I have a table which collects raw data from server and stores in mysql. i want to move to hbase. i moved using sqoop from mysql to hbase.
my work is to write impala query for calculating percentile function(95th and 97th ).
I sqoop mysql to hbase . create external table in hive . one column which is of decimal (32,1) is having null values.
create external table nrd_app_spt.cap(hbid string,MATRIX_col string,MATRIX_VALUE_col double,COUNTRY_col string) stored by 'org.apache.hadoop.hive.hbase.HBaseStorageHandler' WITH SERDEPROPERTIES ("hbase.columns.mapping" = ":key,RAW:MATRIX,RAW:MATRIX_VAL,RAW:COUNTRY")TBLPROPERTIES("hbase.table.name" = "nrd_app_spt:capacity_new");
I have a raw data in MySQL table with 5 columns. hostname string, timestamp string,country string, collec string, matrixvalue decimal(32,1).
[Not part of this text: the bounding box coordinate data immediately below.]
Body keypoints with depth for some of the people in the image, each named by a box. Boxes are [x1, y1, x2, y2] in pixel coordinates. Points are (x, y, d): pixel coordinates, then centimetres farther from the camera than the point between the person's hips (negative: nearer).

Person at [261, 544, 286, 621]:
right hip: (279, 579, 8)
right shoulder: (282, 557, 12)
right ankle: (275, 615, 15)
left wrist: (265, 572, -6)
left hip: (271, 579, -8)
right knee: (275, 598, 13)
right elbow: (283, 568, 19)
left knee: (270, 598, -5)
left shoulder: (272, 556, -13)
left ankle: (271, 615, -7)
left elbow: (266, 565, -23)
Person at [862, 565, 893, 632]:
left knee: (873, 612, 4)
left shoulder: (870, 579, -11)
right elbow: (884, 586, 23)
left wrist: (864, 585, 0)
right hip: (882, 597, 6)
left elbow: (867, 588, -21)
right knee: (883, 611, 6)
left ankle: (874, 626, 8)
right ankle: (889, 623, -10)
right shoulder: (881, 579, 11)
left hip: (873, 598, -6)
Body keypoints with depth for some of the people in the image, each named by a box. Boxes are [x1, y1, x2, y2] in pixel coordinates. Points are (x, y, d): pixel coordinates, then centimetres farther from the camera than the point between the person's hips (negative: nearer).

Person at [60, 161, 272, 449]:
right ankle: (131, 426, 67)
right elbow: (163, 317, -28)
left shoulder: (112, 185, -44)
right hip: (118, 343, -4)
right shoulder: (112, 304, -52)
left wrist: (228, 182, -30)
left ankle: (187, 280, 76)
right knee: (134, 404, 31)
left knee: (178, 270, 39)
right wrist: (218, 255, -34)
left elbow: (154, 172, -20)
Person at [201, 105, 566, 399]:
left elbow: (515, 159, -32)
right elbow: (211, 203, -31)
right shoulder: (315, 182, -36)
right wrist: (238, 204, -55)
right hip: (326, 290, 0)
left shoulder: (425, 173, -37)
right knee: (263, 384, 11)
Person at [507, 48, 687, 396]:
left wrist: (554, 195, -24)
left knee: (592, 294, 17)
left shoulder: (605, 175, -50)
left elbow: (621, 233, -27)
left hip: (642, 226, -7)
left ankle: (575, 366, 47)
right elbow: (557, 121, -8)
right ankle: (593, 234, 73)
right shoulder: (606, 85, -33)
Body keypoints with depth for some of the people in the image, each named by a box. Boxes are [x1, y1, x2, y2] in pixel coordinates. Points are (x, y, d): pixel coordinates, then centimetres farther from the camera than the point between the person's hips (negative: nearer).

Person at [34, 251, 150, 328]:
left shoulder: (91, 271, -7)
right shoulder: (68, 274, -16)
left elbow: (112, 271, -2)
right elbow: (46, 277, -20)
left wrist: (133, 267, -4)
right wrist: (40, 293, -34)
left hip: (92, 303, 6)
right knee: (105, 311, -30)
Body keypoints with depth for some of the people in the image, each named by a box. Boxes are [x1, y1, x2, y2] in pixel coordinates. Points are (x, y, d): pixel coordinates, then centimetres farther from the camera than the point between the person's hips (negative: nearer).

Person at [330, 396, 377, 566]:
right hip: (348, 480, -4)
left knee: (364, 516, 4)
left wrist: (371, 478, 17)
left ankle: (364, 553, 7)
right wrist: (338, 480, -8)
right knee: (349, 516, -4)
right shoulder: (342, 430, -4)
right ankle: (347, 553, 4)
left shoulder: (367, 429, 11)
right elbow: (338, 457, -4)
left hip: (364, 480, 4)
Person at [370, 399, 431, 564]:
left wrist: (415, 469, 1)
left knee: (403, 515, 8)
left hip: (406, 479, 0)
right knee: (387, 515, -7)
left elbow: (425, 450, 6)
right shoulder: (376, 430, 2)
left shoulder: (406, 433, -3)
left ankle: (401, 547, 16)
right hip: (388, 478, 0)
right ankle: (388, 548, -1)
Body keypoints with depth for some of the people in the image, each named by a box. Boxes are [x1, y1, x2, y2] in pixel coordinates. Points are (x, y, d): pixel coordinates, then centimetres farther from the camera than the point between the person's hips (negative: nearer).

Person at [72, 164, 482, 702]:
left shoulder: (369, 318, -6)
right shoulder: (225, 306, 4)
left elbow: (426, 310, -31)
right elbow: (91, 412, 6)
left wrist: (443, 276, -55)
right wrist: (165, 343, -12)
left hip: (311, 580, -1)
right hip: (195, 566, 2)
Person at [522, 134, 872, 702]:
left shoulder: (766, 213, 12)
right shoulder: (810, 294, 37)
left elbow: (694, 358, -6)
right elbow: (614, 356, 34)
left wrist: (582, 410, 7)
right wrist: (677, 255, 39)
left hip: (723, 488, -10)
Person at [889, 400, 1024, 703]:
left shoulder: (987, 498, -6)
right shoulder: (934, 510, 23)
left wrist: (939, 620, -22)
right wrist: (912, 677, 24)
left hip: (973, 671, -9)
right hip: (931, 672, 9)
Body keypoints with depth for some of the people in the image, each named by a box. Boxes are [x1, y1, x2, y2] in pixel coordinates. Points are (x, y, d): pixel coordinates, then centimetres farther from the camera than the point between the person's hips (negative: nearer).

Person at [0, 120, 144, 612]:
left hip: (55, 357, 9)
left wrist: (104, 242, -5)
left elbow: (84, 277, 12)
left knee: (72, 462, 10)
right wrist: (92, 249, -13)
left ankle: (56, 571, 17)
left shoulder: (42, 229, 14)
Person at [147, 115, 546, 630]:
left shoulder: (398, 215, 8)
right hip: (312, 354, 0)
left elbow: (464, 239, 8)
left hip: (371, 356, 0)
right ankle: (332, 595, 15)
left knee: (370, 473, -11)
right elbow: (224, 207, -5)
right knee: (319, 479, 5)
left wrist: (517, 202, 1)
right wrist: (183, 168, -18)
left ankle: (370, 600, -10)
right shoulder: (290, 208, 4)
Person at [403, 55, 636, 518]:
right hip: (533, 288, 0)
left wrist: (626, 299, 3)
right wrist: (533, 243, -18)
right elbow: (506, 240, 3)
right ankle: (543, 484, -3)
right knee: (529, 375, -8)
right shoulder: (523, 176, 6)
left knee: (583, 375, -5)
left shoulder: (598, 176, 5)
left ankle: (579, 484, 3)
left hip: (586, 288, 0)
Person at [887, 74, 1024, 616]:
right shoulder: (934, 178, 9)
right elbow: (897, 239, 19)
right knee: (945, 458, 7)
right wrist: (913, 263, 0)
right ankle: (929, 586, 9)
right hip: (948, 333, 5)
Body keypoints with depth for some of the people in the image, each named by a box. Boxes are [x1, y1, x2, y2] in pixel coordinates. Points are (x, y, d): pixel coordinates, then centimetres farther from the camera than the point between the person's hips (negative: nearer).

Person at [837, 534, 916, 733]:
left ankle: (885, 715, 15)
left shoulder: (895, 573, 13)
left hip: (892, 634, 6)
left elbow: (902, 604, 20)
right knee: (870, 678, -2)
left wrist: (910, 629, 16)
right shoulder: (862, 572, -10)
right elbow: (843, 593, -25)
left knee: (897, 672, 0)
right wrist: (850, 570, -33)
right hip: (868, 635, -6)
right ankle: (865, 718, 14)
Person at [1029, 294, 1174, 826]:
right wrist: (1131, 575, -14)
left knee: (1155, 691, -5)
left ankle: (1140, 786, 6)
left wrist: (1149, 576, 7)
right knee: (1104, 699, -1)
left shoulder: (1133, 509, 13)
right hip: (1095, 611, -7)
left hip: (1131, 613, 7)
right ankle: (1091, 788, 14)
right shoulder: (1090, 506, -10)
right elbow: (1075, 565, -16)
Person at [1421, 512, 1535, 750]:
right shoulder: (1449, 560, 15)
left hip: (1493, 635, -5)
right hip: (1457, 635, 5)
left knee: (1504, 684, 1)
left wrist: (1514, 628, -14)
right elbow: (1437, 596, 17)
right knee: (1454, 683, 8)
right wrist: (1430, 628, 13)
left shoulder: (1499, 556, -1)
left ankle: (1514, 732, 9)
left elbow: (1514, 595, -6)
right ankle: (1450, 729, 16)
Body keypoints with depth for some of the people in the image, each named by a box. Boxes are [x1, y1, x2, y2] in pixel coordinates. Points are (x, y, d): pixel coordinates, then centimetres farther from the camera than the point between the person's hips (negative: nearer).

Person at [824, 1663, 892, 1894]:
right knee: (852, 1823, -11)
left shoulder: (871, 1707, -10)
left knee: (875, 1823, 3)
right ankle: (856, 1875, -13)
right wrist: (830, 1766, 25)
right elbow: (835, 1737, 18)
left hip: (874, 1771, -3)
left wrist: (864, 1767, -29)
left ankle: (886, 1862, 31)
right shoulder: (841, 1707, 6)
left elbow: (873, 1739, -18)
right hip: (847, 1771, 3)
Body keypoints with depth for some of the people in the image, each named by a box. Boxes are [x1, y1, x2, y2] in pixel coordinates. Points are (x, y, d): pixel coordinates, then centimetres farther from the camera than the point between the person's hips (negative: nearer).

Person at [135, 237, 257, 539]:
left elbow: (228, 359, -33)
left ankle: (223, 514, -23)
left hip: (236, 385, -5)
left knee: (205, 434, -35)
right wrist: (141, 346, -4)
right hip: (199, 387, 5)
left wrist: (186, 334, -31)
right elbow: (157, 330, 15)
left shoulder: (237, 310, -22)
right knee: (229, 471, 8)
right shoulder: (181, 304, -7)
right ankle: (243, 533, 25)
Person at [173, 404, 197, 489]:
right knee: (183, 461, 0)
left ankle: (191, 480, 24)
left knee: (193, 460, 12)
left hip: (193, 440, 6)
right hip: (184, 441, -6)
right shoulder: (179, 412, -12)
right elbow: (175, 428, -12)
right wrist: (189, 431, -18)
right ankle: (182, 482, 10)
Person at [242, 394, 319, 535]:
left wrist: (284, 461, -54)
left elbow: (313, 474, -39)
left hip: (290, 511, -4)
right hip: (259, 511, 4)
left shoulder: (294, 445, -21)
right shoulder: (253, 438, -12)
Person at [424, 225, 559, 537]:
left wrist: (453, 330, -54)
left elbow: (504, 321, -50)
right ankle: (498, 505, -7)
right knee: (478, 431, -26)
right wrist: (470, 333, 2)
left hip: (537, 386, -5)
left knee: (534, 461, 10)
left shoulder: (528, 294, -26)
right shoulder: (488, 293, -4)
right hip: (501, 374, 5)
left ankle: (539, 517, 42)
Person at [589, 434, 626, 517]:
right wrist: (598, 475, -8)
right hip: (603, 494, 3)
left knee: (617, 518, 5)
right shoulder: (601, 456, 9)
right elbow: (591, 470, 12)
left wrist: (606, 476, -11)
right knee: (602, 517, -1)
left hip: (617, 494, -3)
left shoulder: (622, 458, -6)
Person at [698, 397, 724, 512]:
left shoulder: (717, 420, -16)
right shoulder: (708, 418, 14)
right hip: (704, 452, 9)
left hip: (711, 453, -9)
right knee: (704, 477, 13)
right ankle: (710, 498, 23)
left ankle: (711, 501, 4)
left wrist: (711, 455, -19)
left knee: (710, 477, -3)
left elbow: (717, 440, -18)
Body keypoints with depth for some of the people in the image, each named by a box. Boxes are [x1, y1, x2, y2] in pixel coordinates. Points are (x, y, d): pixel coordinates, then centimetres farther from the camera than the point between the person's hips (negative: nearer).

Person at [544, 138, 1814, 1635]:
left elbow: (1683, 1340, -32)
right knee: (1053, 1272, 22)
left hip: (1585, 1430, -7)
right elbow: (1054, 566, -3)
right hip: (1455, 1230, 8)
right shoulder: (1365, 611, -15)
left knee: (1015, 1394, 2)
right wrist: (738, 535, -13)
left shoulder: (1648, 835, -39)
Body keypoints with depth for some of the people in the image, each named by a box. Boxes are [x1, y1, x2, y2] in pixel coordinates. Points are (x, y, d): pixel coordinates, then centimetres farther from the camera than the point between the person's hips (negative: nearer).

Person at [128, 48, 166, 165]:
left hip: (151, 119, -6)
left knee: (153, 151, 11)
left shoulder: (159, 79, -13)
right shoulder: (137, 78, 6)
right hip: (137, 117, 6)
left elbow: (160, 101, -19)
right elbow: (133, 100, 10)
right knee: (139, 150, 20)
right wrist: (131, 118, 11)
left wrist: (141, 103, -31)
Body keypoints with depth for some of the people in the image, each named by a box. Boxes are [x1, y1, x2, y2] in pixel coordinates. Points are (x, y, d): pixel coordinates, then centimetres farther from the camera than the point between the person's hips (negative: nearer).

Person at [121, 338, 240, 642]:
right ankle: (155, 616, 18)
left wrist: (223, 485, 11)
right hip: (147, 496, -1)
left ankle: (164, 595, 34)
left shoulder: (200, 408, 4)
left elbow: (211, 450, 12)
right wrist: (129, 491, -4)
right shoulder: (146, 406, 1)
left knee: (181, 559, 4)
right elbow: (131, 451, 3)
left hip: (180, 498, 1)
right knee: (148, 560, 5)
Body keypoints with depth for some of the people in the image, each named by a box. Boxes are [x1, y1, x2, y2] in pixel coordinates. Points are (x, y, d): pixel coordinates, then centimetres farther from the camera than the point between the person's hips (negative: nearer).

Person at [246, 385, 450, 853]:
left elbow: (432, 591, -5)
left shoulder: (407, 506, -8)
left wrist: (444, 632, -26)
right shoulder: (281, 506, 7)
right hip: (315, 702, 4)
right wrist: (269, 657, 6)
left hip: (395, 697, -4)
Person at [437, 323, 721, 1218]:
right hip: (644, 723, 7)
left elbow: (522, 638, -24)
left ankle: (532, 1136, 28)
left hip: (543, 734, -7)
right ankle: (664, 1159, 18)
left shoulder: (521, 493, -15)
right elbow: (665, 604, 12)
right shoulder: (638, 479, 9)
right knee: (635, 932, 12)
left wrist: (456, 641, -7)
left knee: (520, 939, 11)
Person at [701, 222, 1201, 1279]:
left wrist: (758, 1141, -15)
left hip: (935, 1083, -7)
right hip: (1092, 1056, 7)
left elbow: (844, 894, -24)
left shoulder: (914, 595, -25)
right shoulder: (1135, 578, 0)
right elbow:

I sqoop and moved to HBase.
Doubt 1: which column is to set row key in hbase.?all column values are not unique. same hostname same date and time same country same collec i will get a matrix value. so there is no uniqueness. so i kept hostname and timestamp as row key.
Is that a good approach?
any other suggestion?
If i want to write a query then 2 columns will be as row key how to do it ?
Fetching null values for decimal (32,1)
I need to calculate percentile (95 and 97 ) for this column of data type decimal(32,1). is that possible in impala or hive? percentile function for all rows .
any udf function need to write or any built in function available?